**YOUR TASKS**.
1 > Translate this sentence from the Cubase 9 forum thread into Spanish: "At this point, I have downgraded back to Yosemite and things are working well again."
2 > Extend the Cubase 9 plugin forum thread, picking up after its final post.

**PAGE EXCERPT**.
____

I started this same post on Steinberg's forum as well (under "*Cubase 9 Performance Issues!"). *Apparently I'm not the only one noticing these issues with GUI performance. Have not heard back from Steinberg yet though form the support request I sent them. I wonder if anyone has compiled a listing as of yet of popular plugins that have been currently blacklisted under Cubase 9. I have already had a few major ones including some iZotope as well as Altiverb. This is not exactly surprising though, since I have had some issues with different versions of these plugins under Cubase 8 and under in the past. AudioEase has admitted some issues with a few versions of their plugin under Cubase. No response from iZotope as of yet (and not sure I will get one either).


----------



## zvenx (Dec 12, 2016)

izotope is working on it.. good luck with audioease, they take yearsss to fix stuff.
rsp


----------



## kmm08 (Dec 13, 2016)

I'm not so sure about that. Here's a statement from iZotope regarding blacklisted plugins: 
_"If you are using Cubase 9 on OS X 10.11 or earlier and encounter this issue, the only work-around presently available is to update to OS X 10.12 Sierra. We apologize for any inconvenience." _

They didn't even mention whether they were looking into it or not. From my experience over many years with their products, they rarely release updates, even after bug reports are confirmed. Considering that many plugins are not being blacklisted, this says that something is up with their products. It may not be any big deal but they should at least look into the issues and if anything can be done. At this point, I have downgraded back to Yosemite and things are working well again. I have no intention of updating the system any time soon. Getting work done is more important at this point than troubleshooting software companies problems. I've been troubleshooting these kind of things for too many years now.

____

**ENTRIES SHOWN**.
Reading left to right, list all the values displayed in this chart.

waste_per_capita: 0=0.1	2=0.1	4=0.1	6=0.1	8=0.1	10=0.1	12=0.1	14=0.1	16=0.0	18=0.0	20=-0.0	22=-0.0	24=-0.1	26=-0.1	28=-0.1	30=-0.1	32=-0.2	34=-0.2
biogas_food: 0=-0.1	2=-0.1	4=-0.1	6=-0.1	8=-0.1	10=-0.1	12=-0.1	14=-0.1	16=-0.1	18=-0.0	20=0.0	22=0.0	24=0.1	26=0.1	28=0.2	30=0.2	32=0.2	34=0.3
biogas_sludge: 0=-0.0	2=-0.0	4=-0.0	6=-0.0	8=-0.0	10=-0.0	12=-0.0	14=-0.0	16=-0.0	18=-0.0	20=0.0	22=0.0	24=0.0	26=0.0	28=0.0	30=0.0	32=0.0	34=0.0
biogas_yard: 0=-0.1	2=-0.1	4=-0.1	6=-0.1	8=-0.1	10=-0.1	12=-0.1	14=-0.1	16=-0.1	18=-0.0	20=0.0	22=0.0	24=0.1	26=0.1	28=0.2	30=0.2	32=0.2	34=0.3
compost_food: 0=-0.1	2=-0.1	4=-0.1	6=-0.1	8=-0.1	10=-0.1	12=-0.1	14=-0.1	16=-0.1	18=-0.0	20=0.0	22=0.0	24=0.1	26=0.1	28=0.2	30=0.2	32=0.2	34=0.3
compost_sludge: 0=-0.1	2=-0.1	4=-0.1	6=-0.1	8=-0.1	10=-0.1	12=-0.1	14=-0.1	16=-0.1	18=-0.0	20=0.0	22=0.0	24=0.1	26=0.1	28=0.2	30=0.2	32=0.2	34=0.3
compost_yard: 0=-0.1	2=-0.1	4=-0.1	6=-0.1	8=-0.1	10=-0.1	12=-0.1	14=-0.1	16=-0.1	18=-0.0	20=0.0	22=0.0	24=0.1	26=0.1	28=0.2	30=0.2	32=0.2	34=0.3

____

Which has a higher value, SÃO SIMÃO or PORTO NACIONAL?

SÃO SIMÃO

____

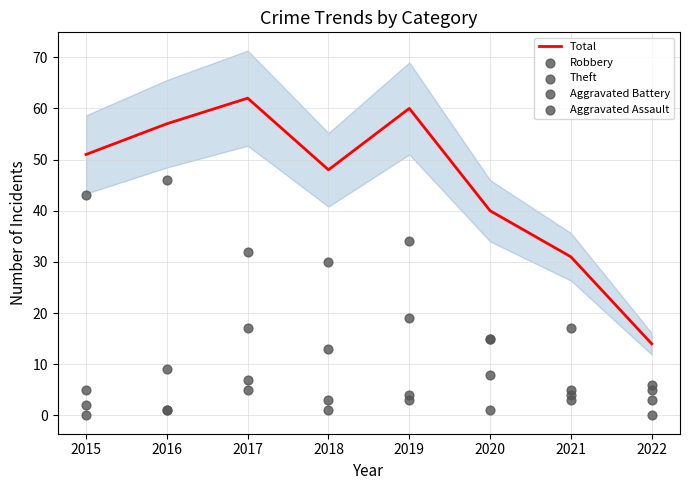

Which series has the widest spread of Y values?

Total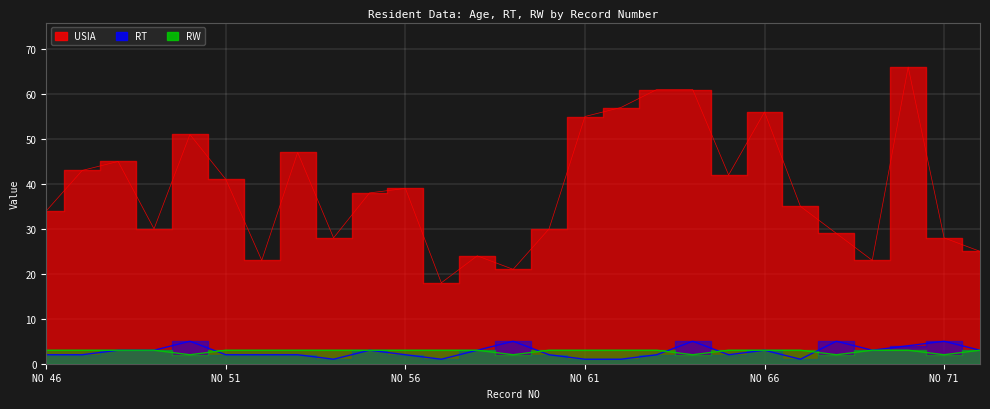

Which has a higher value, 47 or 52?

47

____

**RESULTS OF THE EXERCISE**.
1 > A estas alturas, he vuelto a Yosemite y las cosas funcionan bien de nuevo.

2 >
----------



## kmm08 (Dec 23, 2016)

Here's the official reply from iZotope regarding this issue: 

_"Currently, the only solution for this issue is to update to Sierra.
We are not planning to do an update our products for compatibility with Cubase 9 on older Mac OS Versions.
That said, if you need to continue using Mac OS X 10.11 I would recommend using Cubase 8.5 as the software 
is fully functional in that version." 
_
So I responded and told them I will not be buying their products any longer. As I mentioned, this is not unusual for iZotope. 
I've been using their products (especially Ozone) for years now, and they are notorious for not fixing problems with their software. I can't even count how many reports of issues over the years that I've sent them, and they almost never get fixed. I just don't have time any longer to deal with companies like this and their products. I dealt with the same issue with the notation software Finale. We used to report dozens of problems with the program, and every year like clock work, they would release a new paid update, and never fix the problems with the previous version. Software companies like this have been getting away with this stuff for way too long now...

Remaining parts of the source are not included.